Obituary

Juraj Gavula

Juraj Gavula

Video in which Juraj Gavula speaks about his artistic and pedagogical work at the Academy of Fine Arts and Design in Bratislava is published in memoriam.

 

 

Juraj Gavula passed away on 13 February 2026.

 


Funeral Address by the Rector

20 February 2026, Bratislava Crematorium

 

In 1990, Juraj Gavula took up the position of university lecturer leading the Glass Studio at the Academy of Fine Arts and Design in Bratislava. At that time, he already had an extensive artistic practice behind him, as well as exceptional pedagogical experience at the Department of Stone Sculpture at the Secondary School of Applied Arts in Bratislava. To this day, many graduates still identify with this formative stage of their education.

Juraj Gavula entered academia at a time of widespread social euphoria following the fall of the communist regime. These were still revolutionary times, full of expectations, impatience, and an urgent need to present the results of one’s creative work, but also marked by efforts to rebuild the school’s individual departments. Juraj Gavula followed in the footsteps of his teacher Václav Cigler, who understood the school as a “laboratory of thinking and an environment for self-discovery.” After Václav Cigler’s departure in 1979, the Glass Studio stagnated for a decade. Juraj Gavula arrived at a time when it was necessary to restore artistic thinking, technological knowledge and skills to education, as well as to create space for presenting students of glass in the emerging small exhibition venues of that period.

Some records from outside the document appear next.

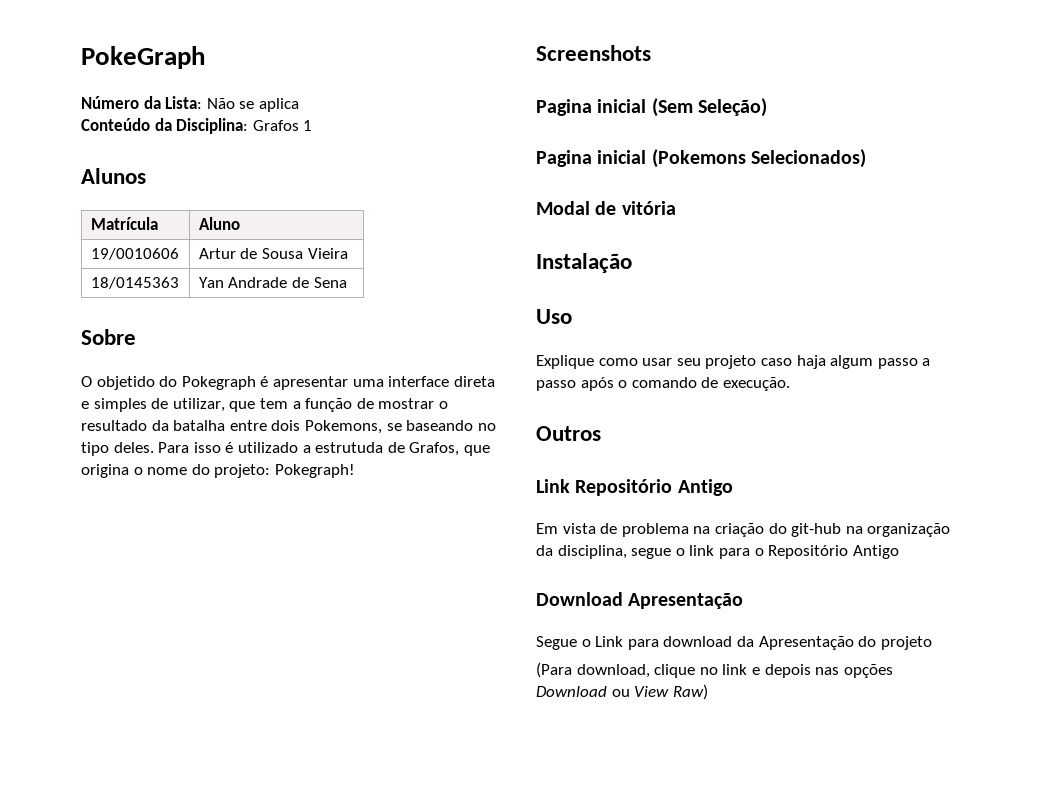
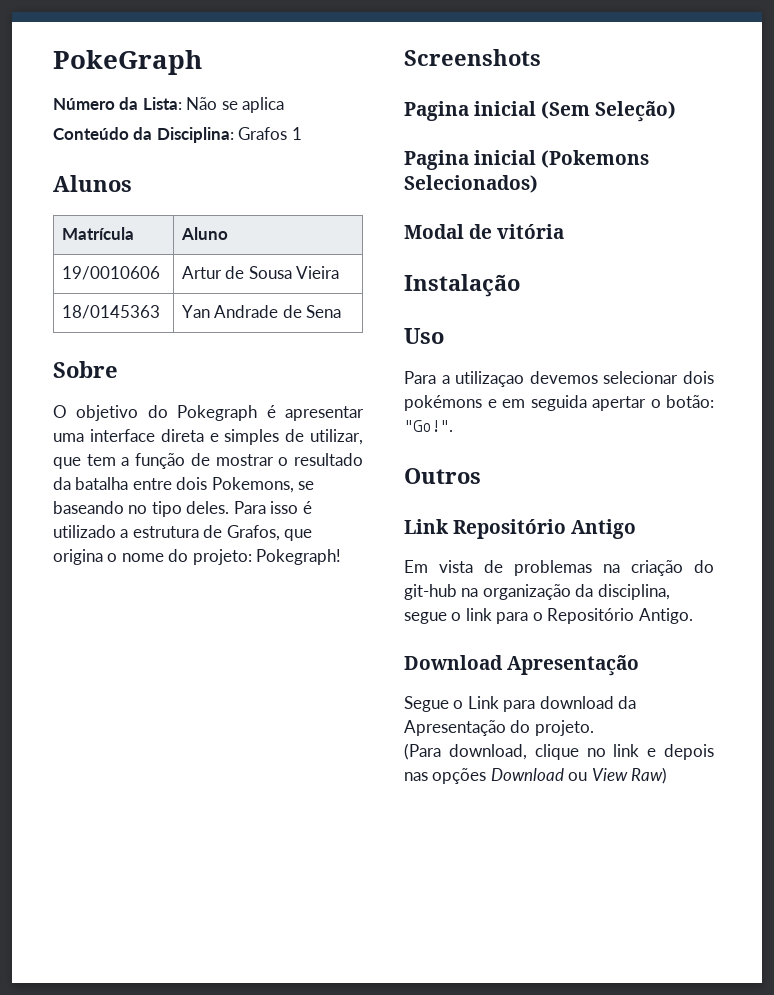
[96,376,155,390] objetido -> [76,405,139,421] objetivo
[315,442,384,453] estrutuda -> [132,526,199,538] estrutura
[536,355,931,369] [536,377,790,391] Explique como usar seu projeto caso haja algum passo a passo após o comando de execução. -> [404,371,714,387] [404,395,714,411] [404,420,453,432] Para a utilizaçao devemos selecionar dois pokémons e em seguida apertar o botão: "Go!".
[621,523,689,537] problema -> [514,560,592,576] problemas
[852,545,899,559] Antigo -> [638,608,693,624] Antigo.
[880,636,932,650] projeto -> [534,720,594,736] projeto.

It was not easy for him, as he was confronted above all with the existential necessity of rebuilding the entire glass department from scratch, including its technological equipment. Everything at that time was happening on the move, yet Juraj Gavula was able to withstand the complexities of the period as well as the transformation processes within the school. He was a person of quiet strength and inner stability, grounded in systematic and honest work, in a foundation based on respect for sculptural material and artistic thinking. He belonged to those teachers who instilled in their students the habit of daily studio work, encouraging them to find their own means of artistic expression and their own themes to develop over the long term. Juraj Gavula approached each student individually; the assignments he formulated for them were based on their creative potential as well as their practical abilities.

I value Juraj Gavula for his reflections on materials. He was able to speak beautifully about stone, wood, or glass. In his understanding, there was no hierarchical order among them; he saw artistry in the ability to understand material and its laws. Although he was a graduate of a glass studio, in his own work he preferred stone or wood for their broader possibilities of artistic expression. Not being bound to glass as a material is a value that says much about Juraj Gavula’s freedom. This kind of freedom he also encouraged in his students.

In addition to stone, he also loved wood. I remember him once mentioning that the first glassworks were established precisely in places where there was plenty of beech wood, which made it possible to melt glass. It is a very beautiful way of thinking about broader interconnections, not only artistic but also cultural and economic.

At the end of my address, I will allow myself a more personal note. Juraj Gavula taught my brother Dalibor in the stone sculpture department at the Secondary School of Applied Arts, and in recent days we have spoken about him often. He respected his teacher and was fond of him. He told me that there are teachers who are able, at a certain moment, to say a sentence that fits like a key into a lock. Juraj Gavula told him that what is beautiful about stone is that it does not allow deception, that stone does not forgive. This largely determined his further creative direction.

Juraj Gavula was an exceptional teacher and a very good sculptor; he was a gentle yet extraordinarily strong person. I admit that I do not like to recall the 1990s — they were harsh, loud, and rough years — but thanks to people like Juraj Gavula, they could be endured with humanity.